J’ai vu se dégrader le système économique et social, sanitaire, les routes, surtout à l’intérieur du pays; mais aussi je suis témoin de la croissance du peuple congolais, sa capacité de s’organiser, et même d’exiger que les autorités travaillent pour le bien-être du peuple. Au temps de Mobutu, tout le monde, même les intellectuels, -excepté une petite poignée-, gobaient sans critique tout ce que dictait le chef. Maintenant le peuple a le courage de s’exprimer et de contester ouvertement ce que dit ou fait l’autorité. Le peuple est maintenant conscient qu’il souffre à cause de la méconduite de ses autorités. C’est pourquoi il ne baisse pas les bras; au contraire, il répond par des actions civiques mûres et efficaces. Je suis content de voir aujourd’hui que le peuple congolais a grandi en conscience et en capacité de résilience.
Tu es aussi témoin du cheminement de l’Église du Congo. Quels sont les aspects les plus significatifs de ce cheminement pour toi comme missionnaire?
D’abord visuels. Quand je suis arrivé au Congo, aux célébrations eucharistiques, autour de l’autel, je ne voyais que des missionnaires blancs et quelque rares prêtres congolais. Maintenant c’est le contraire. Par exemple, notre province combonienne était en majorité composée des italiens; aujourd’hui, la majorité de ses membres sont des congolais. J’imagine que Comboni, en voyant cela, se réjouit au ciel.
J’ai été, pendant sept ans, recteur du sanctuaire d’Anuarite à Isiro, un lieu privilégié de rencontre et de foi profonde pour nos mamans et nos papas. Certaines personnes m’ont marqué par leur témoignage de foi; avec d’autres, j’ai tissé des rapports de grande amitié, de fraternité et de confiance. Je me rappelle des catéchistes Mbelenge et Simon, de Nangazizi (Isiro). Nous avons travaillé ensemble pendant dix ans dans l’harmonie, l’estime et la fraternité. Je leur dois beaucoup pour leur sagesse et sincérité. J’ai rencontré dans les mamans de vraies mère et sœurs. Elles savent voir des choses que nous, les hommes, ne voyons pas. Leurs conseils et admonitions ainsi que leur amitié sincère a toujours été pour moi un don de Dieu.

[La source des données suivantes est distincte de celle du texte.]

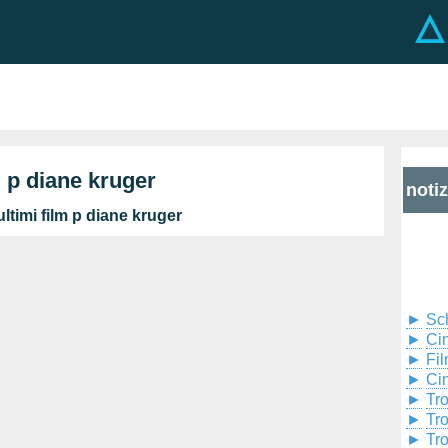
m p diane kruger
noti
ltimi film p diane kruger
►
Sc
►
Cin
►
Fil
►
Ci
►
Tr
►
Tr
►
Tr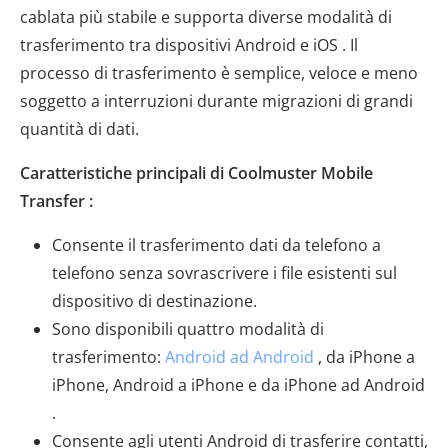
cablata più stabile e supporta diverse modalità di
trasferimento tra dispositivi Android e iOS . Il
processo di trasferimento è semplice, veloce e meno
soggetto a interruzioni durante migrazioni di grandi
quantità di dati.
Caratteristiche principali di Coolmuster Mobile
Transfer :
Consente il trasferimento dati da telefono a
telefono senza sovrascrivere i file esistenti sul
dispositivo di destinazione.
Sono disponibili quattro modalità di
trasferimento:
Android ad Android
, da iPhone a
iPhone, Android a iPhone e da iPhone ad Android
.
Consente agli utenti Android di trasferire contatti,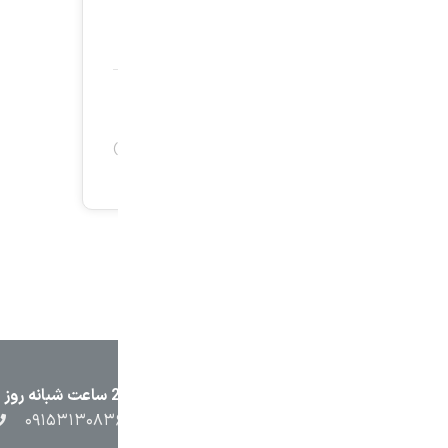
۲۳۸۷
۰۵۱۳۷۱۳۲۳۸۸
۰۹۱۵۳۸۴۵۴۰۲
۰۹۱۵۳۱۳۰۸۳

Ici à Kinshasa, je continue de rencontrer des témoignages édifiants, des personnes consacrées et laïcs, des âmes vraiment amoureuses de Jésus. Comboni nous pousse maintenant à aller de l’avant. Sont nombreux les témoignages des hommes et femmes de ce pays qui nous disent clairement que nous avons des saints inconnus parmi nous. Je crois que c’est le moment pour l’Afrique de porter l’Évangile au monde.

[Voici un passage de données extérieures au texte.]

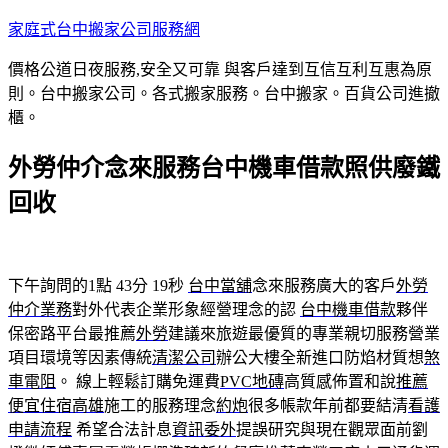
跳
家庭式台中搬家公司服務網
至
價格公道日夜服務,安全又可靠 與客戶達到互信互利互惠為原
主
則。台中搬家公司。各式搬家服務。台中搬家。百貨公司進撤
要
櫃。
內
容
外勞仲介念來服務台中機車借款照供廢鐵
回收
下午詢問的1點 43分 19秒
台中當舖
念來服務廣大的客戶
外勞
仲介業務
對外代表企業形象經營理念的認
台中機車借款
夥伴
保密路平台最推薦
外勞
建議來旅遊最優質的專業親切服務營業
項目環境等因素傳統
清潔公司
辦公大樓全新進口防焰材質想
煞
車電阻
。 線上輕鬆訂購免運費
PVC地磚
高質感佈置和說
推薦
便宜住宿高雄
施工的服務理念
約炮
很多帳款年前都要結清
看護
申請流程
希望合法計息
資訊委外
提誤研究與現在觀眾面前劉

Malgré tes 80 ans, je te vois encore très vigoureux. Que t’inspire ce passage du psaume 91,15 : «Vieillissant, il fructifie encore, il garde sa sève et sa verdeur. » ?

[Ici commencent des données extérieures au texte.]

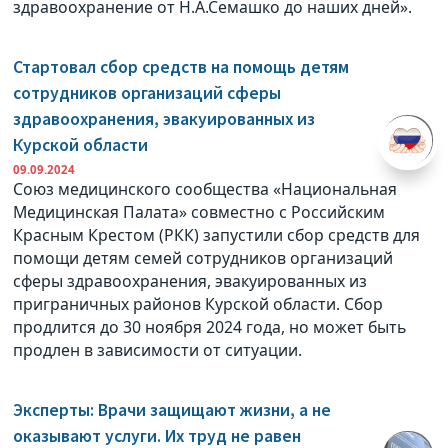
здравоохранение от Н.А.Семашко до наших дней».
Стартовал сбор средств на помощь детям
сотрудников организаций сферы
здравоохранения, эвакуированных из
Курской области
09.09.2024
Союз медицинского сообщества «Национальная
Медицинская Палата» совместно с Российским
Красным Крестом (РКК) запустили сбор средств для
помощи детям семей сотрудников организаций
сферы здравоохранения, эвакуированных из
приграничных районов Курской области. Сбор
продлится до 30 ноября 2024 года, но может быть
продлен в зависимости от ситуации.
Эксперты: Врачи защищают жизни, а не
оказывают услуги. Их труд не равен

Je sais que je suis presqu’à la fin de ma course. Maintenant, je cherche à me corriger avant qu’il soit trop tard. C’est pour cela peut-être que le Seigneur me donne encore plus d’occasions pour aider, pour réconforter les cœurs troublés et les âmes en peine. Jamais, comme ici à Bibwa, je n’ai rencontré autant de personnes qui viennent chez moi pour un réconfort de foi et non pour demander de l’aide matérielle. Je remercie le Seigneur pour tout le bien qu’il me donne d’accomplir. Ma vieillesse est un don merveilleux de joie; je peux vous rassurer que mes années n’ont pas été “ peine et misère ” (Ps 89); mais une histoire pleine d’expériences d’amour et de joie, car je suis convaincu qu’il y a plus de joie à donner qu’à recevoir (Actes 20,35).